One of the most obvious areas in which right-vs-left visions compete is in education. Many people on either side of the ideological spectrum will acknowledge there are problems in our educational system, but that’s where the commonality ends. Conservatives/those on the right take a free market approach. They recognize that government has a near-monopoly on teaching our young people, and they’re not doing a very good job of it, for any number of reasons (the teachers unions not wanting to make their members work too hard being one of them). Therefore, the solution those on the right propose is to allow more private avenues of education help fill this dire need in the marketplace. Competition in the free market breeds the best products in a very Darwinian, natural-selection sort of way. In education, competition must be allowed to take place to allow the much-needed solutions to take hold.

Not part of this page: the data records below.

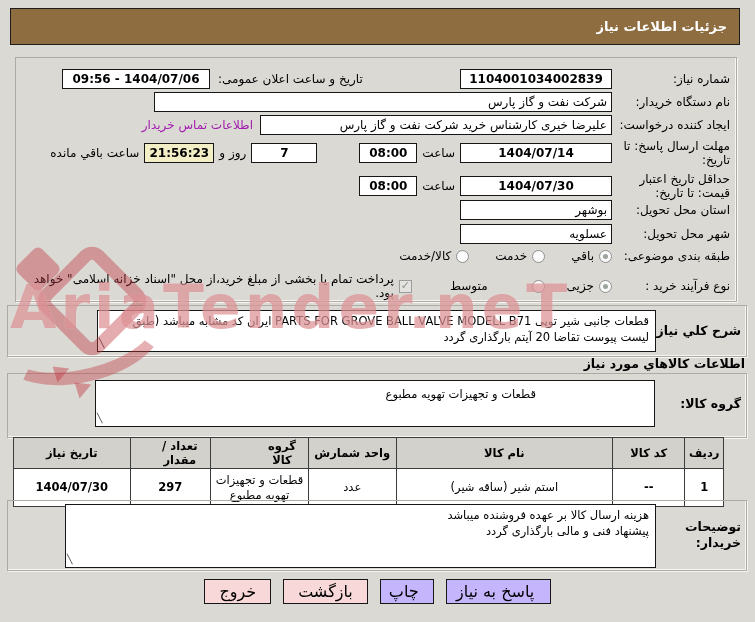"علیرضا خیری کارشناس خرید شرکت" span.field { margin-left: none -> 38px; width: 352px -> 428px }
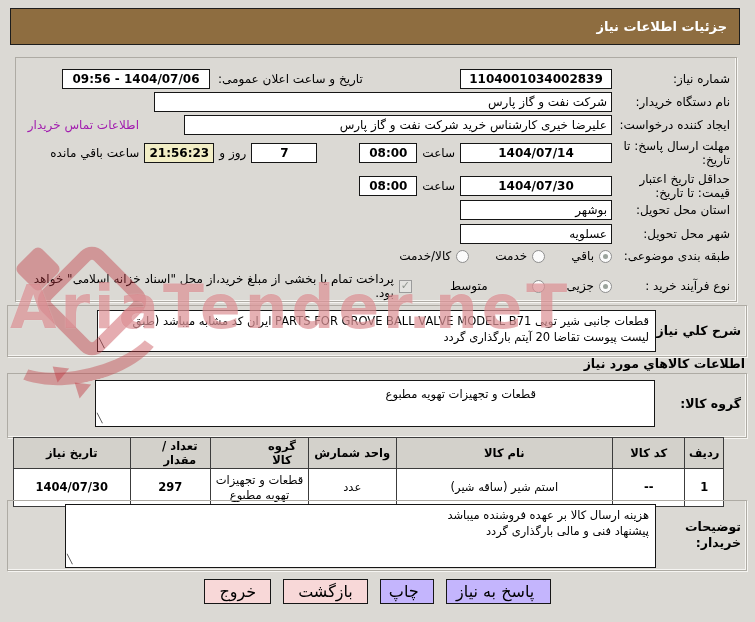"1404/07/14" span.field { html: <span>1404/07/14</span> -> none }
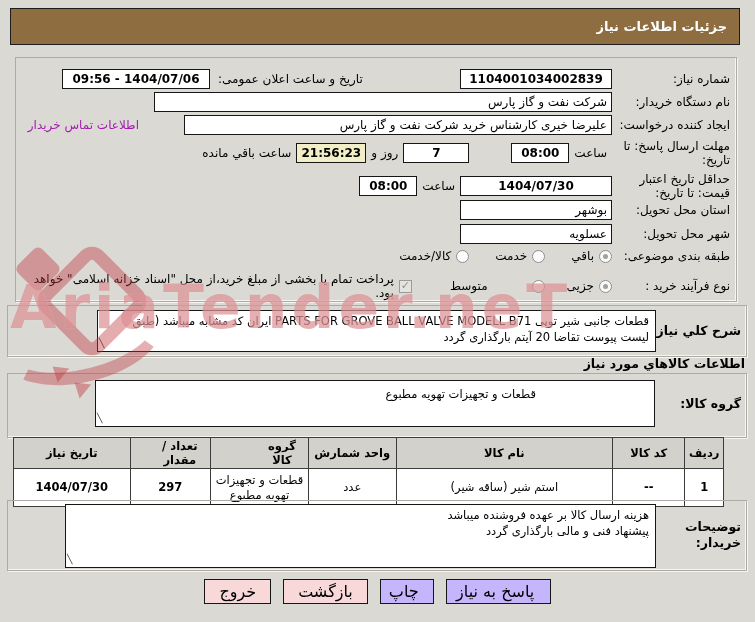"خروج" .btn { font-size: 16px -> 12px }
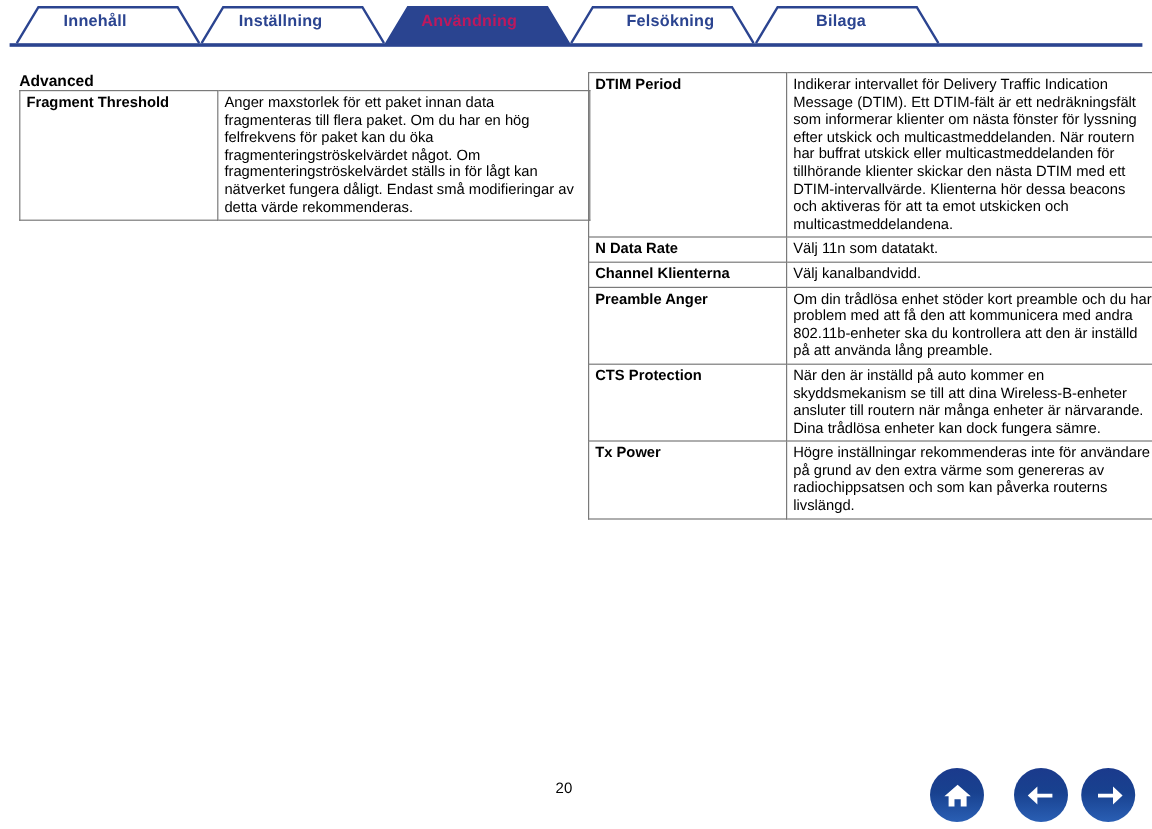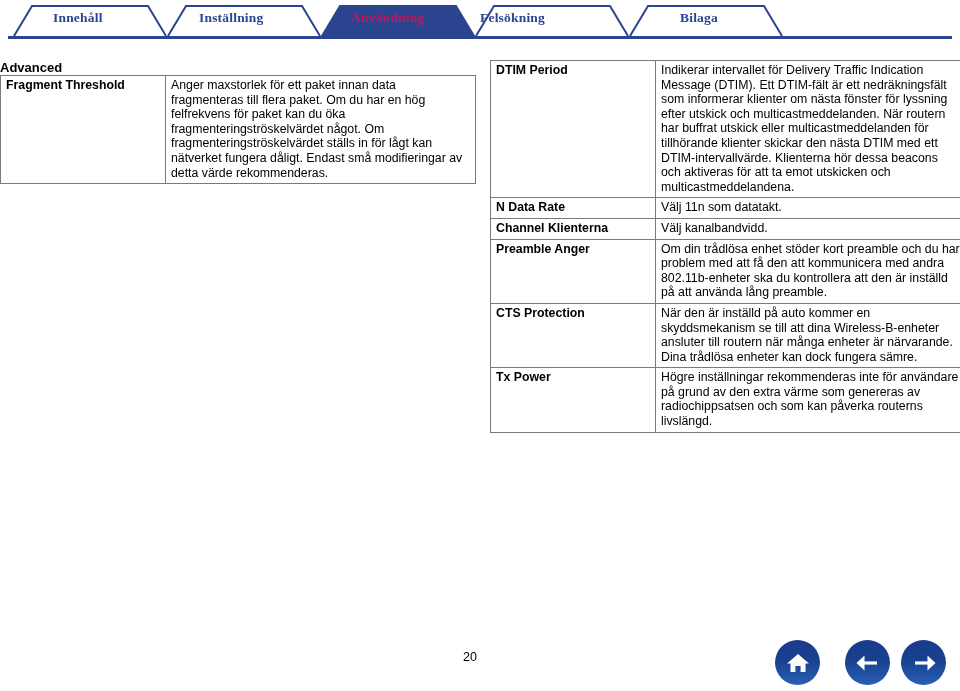"Innehåll" .tabbar { font-family: Liberation Serif, serif -> none }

The liberals, meanwhile, want nothing to do with competition. Their solution is the tired, worn-out, throw-money-at-it approach. When throwing money at the problem does not make said problem go away, the libs’ predictable response is that we’re not throwing enough money at it! Again, this goes back to pragmatism vs. idealism. But it also goes back to the libs’ lust for power and control. A well-educated public is vital to a healthy republic. But if the majority of the public remains chronically under-educated thanks to government incompetence, that majority will lack the critical thinking skills necessary to be able to discern the importance of American Exceptionalism, to say nothing of knowing the economic implications behind half-baked socialist government initiatives.
Indeed, the last thing that liberals want is a well-educated populace, because if enough people are armed with enough marketable skills and have the drive to make good livings with said skills, who needs liberals? Answer: nobody, which is why those on the left have a vested interest in the current dysfunctional status quo, so libs in government can keep people under-educated, dependent on government, and keep voting liberals into office so they can maintain their stranglehold of power.
Nothing could be more evident regarding the differences in worldviews than the messages I heard in the second presidential debate between John McCain and Barack Obama. When it came to domestic issues, McCain’s approach was almost always individual-oriented. The message I was walking away with from McCain’s camp was “let people decide for themselves what is best: let them choose their own healthcare, let them keep more of their own money, etc.” Obama’s approach was polar-opposite of McCain’s. The message I got from the Obama camp was “we in the government are all-knowing, all-sensing, all-compassionate, and we’ll find solutions for you, because, after all, we know what is best.”
The properly discerning individual, if listening carefully to Obama’s own campaign message, can wade through the pretty rhetoric and recognize that Obama’s worldview and agenda are absolutely inimical to the American way of life. Factor in his far-far-left voting record, and it all adds up to a candidate who is so left-wing in his ideology, it makes the very liberal John Kerry seem downright moderate by comparison. When it comes time for us to go to the polling booths in early November, every one of us should take the stark difference between these opposing worldviews before submitting our ballots.